---------- Dataset records ----------

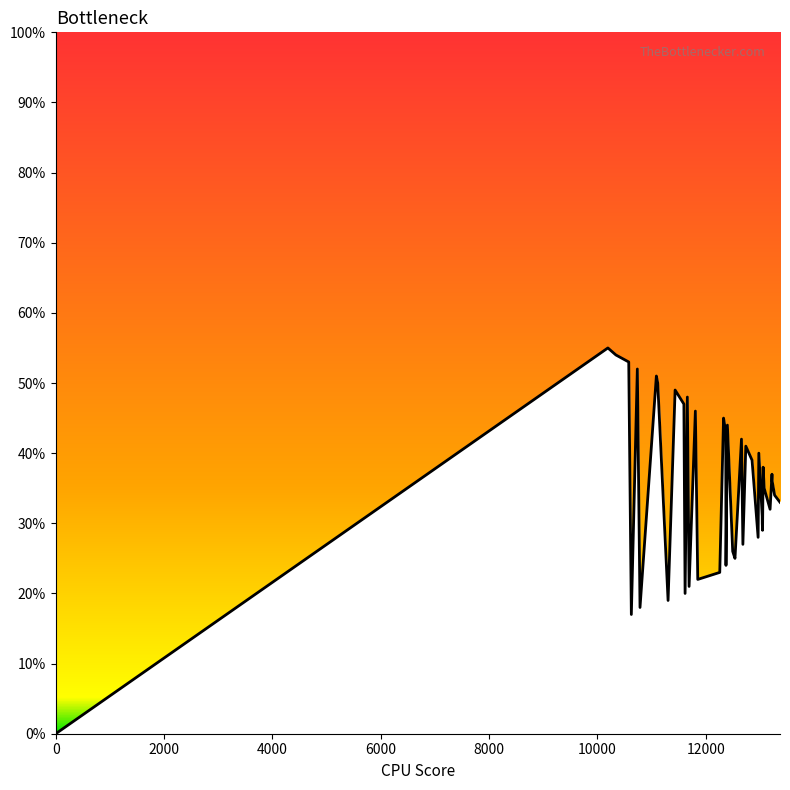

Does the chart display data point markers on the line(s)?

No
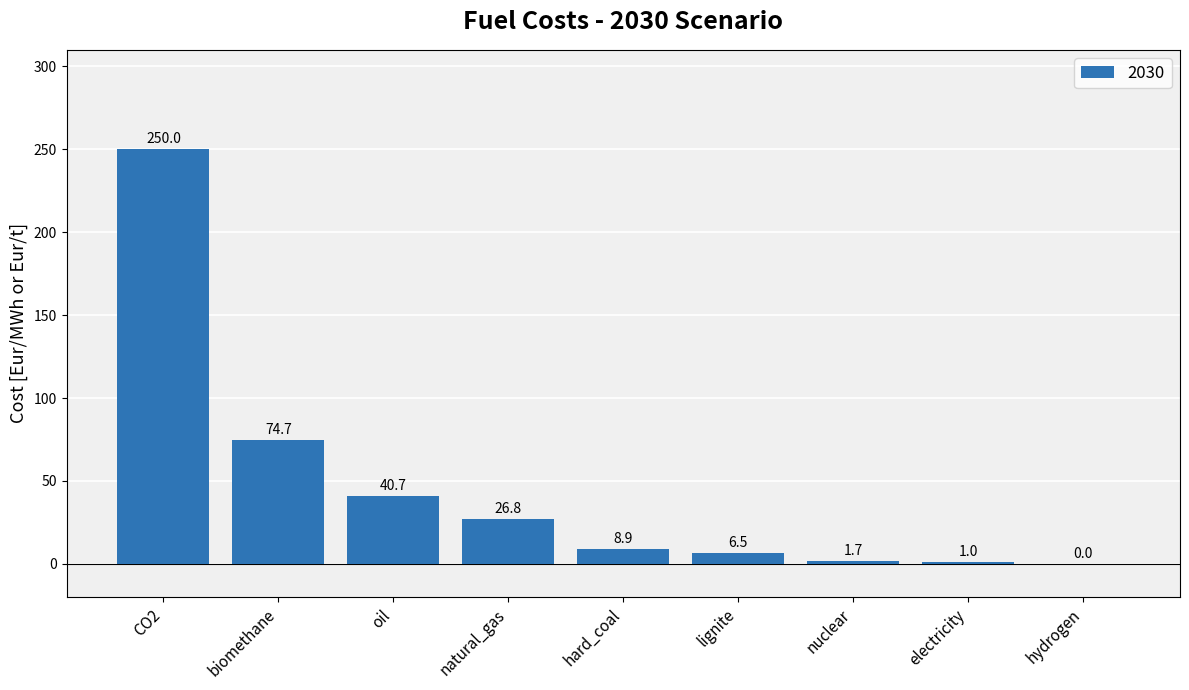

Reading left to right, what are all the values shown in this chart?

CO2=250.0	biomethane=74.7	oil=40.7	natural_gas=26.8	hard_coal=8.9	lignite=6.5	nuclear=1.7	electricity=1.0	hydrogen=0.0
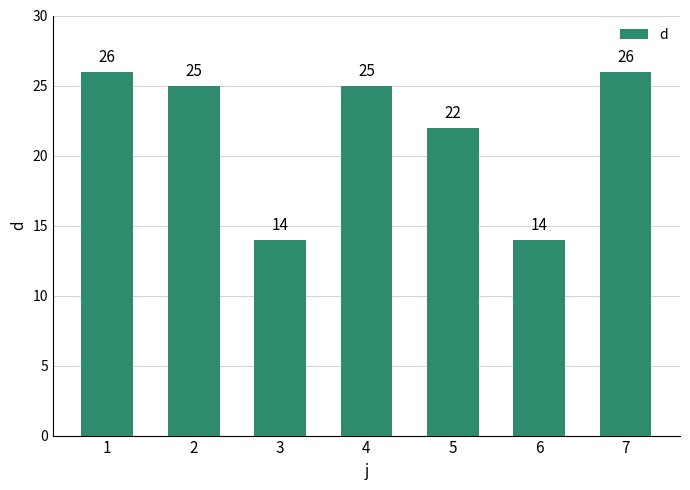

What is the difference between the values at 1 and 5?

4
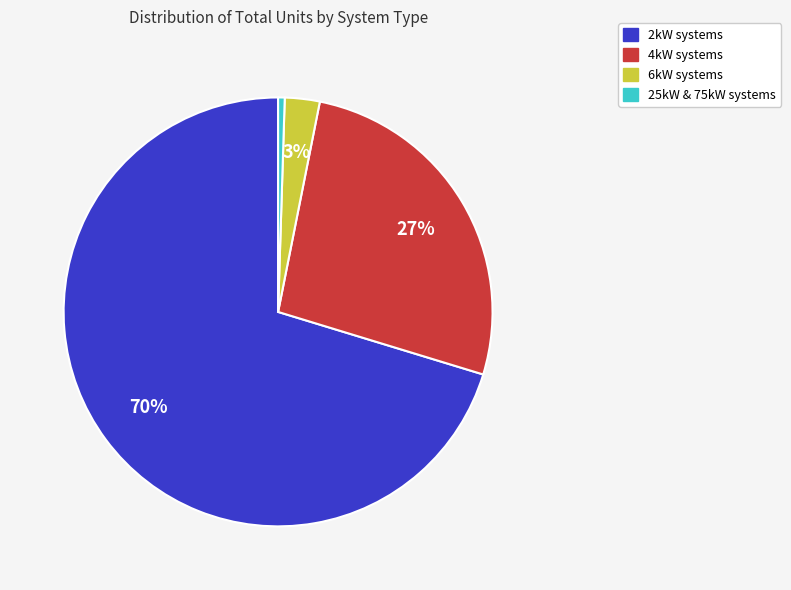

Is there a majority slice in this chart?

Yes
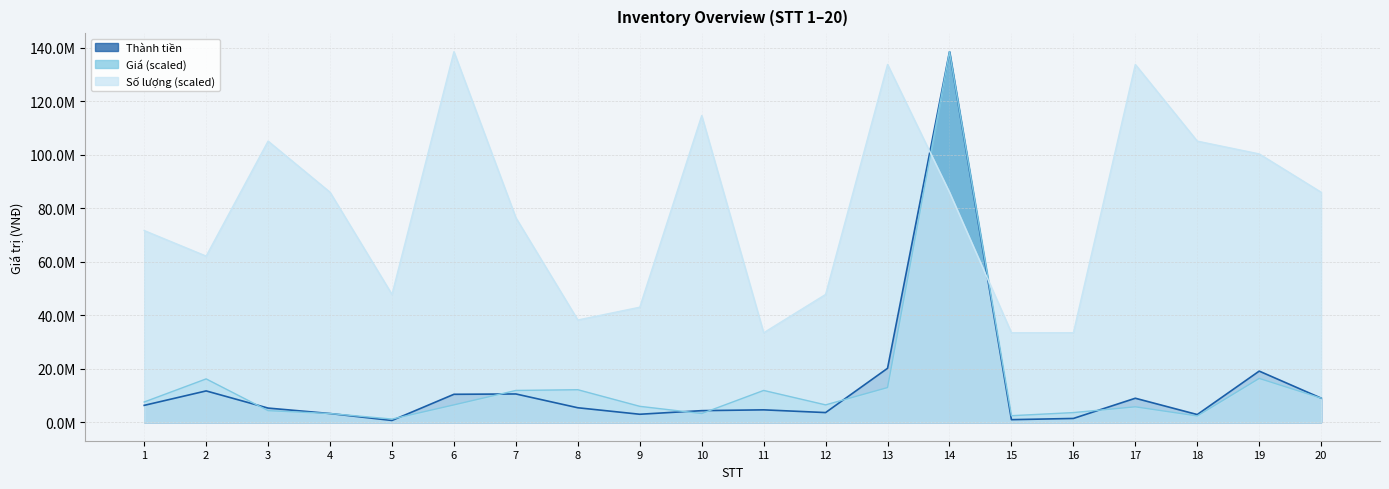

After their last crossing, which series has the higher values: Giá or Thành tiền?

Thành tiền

----------
---------- Dataset records ----------

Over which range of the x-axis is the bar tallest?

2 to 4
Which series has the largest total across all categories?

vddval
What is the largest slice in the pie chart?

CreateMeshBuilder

----------

§ **What to do**
Find every line above that contains the string "this", and copy each one. Case counts.

§ **Problem solution**
Reading left to right, what are all the values shown in this chart?
Is there a majority slice in this chart?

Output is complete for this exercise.